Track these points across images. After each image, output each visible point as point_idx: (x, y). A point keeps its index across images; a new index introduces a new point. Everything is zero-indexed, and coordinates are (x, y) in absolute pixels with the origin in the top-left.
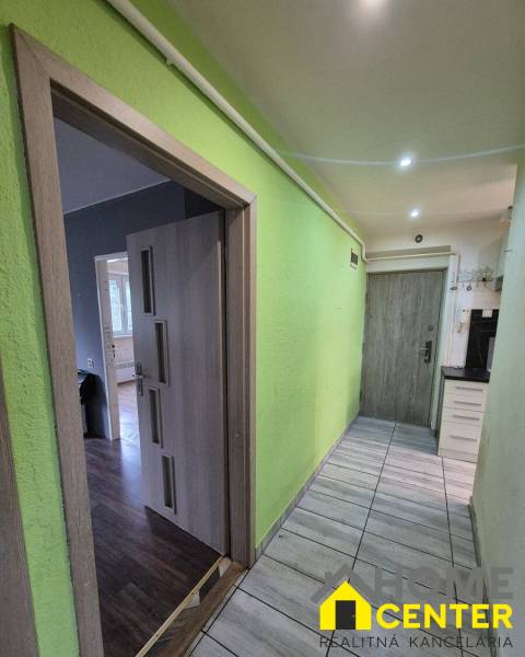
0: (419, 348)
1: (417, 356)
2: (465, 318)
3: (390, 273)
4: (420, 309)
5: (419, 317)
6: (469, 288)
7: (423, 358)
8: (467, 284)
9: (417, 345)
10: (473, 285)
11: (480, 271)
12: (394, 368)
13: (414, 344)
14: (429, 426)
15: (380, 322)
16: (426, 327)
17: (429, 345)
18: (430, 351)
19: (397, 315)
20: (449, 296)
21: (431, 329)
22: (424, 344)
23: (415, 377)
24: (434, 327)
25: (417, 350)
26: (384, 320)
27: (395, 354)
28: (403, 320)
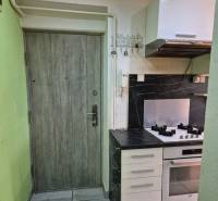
0: (87, 112)
1: (85, 121)
2: (125, 82)
3: (50, 32)
4: (85, 73)
5: (84, 82)
6: (126, 54)
7: (91, 123)
8: (124, 50)
9: (84, 110)
10: (129, 50)
11: (133, 37)
12: (64, 135)
13: (81, 109)
14: (102, 185)
15: (45, 87)
16: (90, 92)
17: (95, 109)
18: (96, 115)
19: (62, 79)
20: (109, 61)
21: (95, 93)
22: (91, 109)
23: (85, 142)
24: (98, 92)
25: (85, 115)
26: (50, 85)
27: (65, 121)
28: (69, 84)
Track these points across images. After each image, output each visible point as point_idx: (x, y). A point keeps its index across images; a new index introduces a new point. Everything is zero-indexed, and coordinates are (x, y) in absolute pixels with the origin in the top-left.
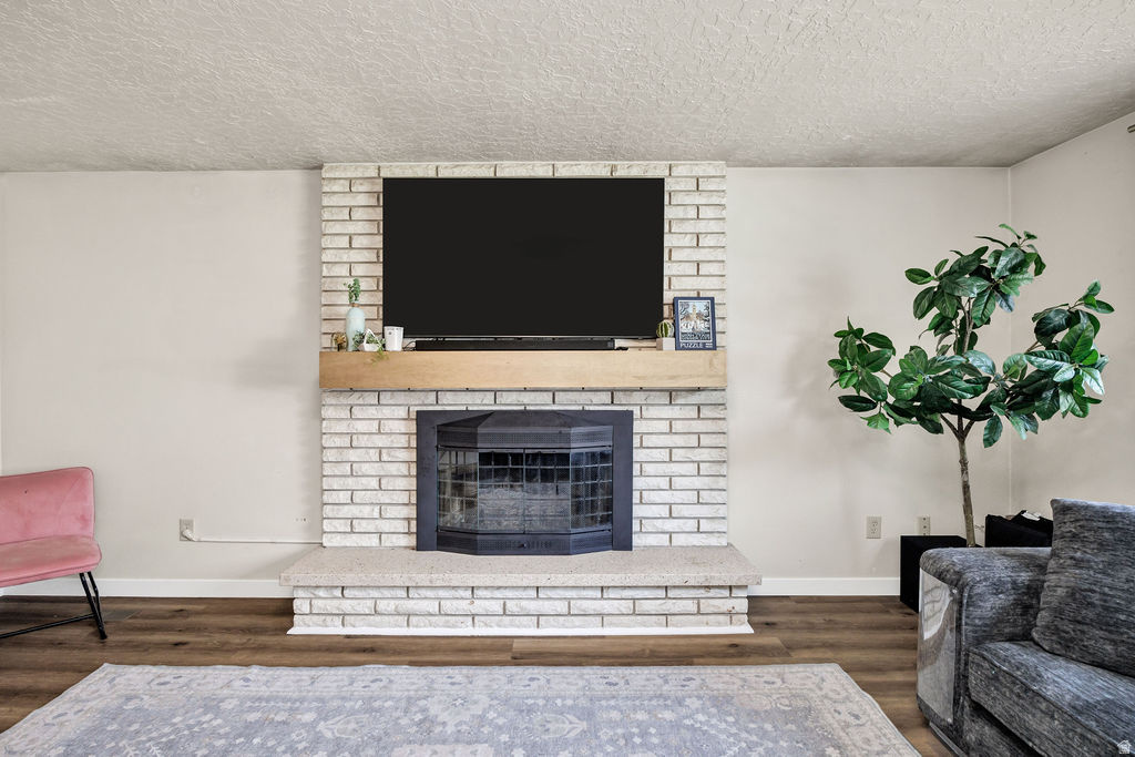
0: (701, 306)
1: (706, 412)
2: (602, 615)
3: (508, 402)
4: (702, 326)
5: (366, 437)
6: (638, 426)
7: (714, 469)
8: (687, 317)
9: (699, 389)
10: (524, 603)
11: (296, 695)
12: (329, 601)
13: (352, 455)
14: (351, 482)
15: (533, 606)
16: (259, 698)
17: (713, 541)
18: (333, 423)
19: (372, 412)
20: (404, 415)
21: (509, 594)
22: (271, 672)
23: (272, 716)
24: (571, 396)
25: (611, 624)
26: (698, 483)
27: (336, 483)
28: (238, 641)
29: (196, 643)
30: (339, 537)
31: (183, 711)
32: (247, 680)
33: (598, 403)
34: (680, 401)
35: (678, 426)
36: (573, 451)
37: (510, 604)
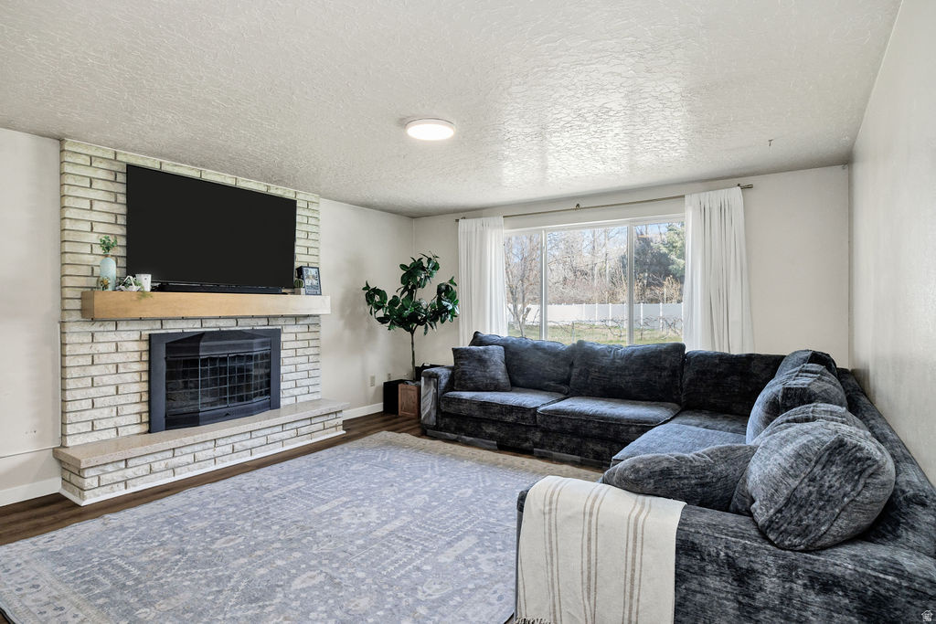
0: (313, 272)
1: (312, 328)
2: (282, 441)
3: (211, 325)
4: (315, 282)
5: (105, 356)
6: (283, 338)
7: (314, 359)
8: (308, 277)
9: (309, 316)
10: (244, 443)
12: (114, 474)
13: (94, 371)
14: (93, 392)
15: (249, 444)
17: (315, 397)
18: (77, 347)
19: (112, 337)
20: (137, 337)
21: (236, 439)
24: (248, 321)
25: (288, 444)
26: (308, 366)
27: (78, 395)
30: (81, 436)
33: (260, 325)
34: (301, 323)
35: (300, 337)
36: (255, 353)
37: (237, 446)
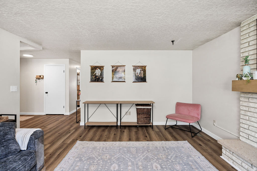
5: (253, 109)
11: (202, 167)
12: (229, 154)
13: (249, 114)
14: (249, 123)
16: (196, 162)
18: (243, 102)
19: (255, 101)
22: (205, 160)
23: (193, 166)
27: (244, 121)
28: (209, 151)
29: (203, 147)
30: (244, 139)
31: (184, 154)
32: (199, 158)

To do: Exactly the lines from the one with "15: (533, 606)" through the end of the records should be written out, and only those. Pictures do not belong in the copy.

Solution to the problem:
15: (533, 606)
16: (259, 698)
17: (713, 541)
18: (333, 423)
19: (372, 412)
20: (404, 415)
21: (509, 594)
22: (271, 672)
23: (272, 716)
24: (571, 396)
25: (611, 624)
26: (698, 483)
27: (336, 483)
28: (238, 641)
29: (196, 643)
30: (339, 537)
31: (183, 711)
32: (247, 680)
33: (598, 403)
34: (680, 401)
35: (678, 426)
36: (573, 451)
37: (510, 604)
0: (313, 272)
1: (312, 328)
2: (282, 441)
3: (211, 325)
4: (315, 282)
5: (105, 356)
6: (283, 338)
7: (314, 359)
8: (308, 277)
9: (309, 316)
10: (244, 443)
12: (114, 474)
13: (94, 371)
14: (93, 392)
15: (249, 444)
17: (315, 397)
18: (77, 347)
19: (112, 337)
20: (137, 337)
21: (236, 439)
24: (248, 321)
25: (288, 444)
26: (308, 366)
27: (78, 395)
30: (81, 436)
33: (260, 325)
34: (301, 323)
35: (300, 337)
36: (255, 353)
37: (237, 446)
5: (253, 109)
11: (202, 167)
12: (229, 154)
13: (249, 114)
14: (249, 123)
16: (196, 162)
18: (243, 102)
19: (255, 101)
22: (205, 160)
23: (193, 166)
27: (244, 121)
28: (209, 151)
29: (203, 147)
30: (244, 139)
31: (184, 154)
32: (199, 158)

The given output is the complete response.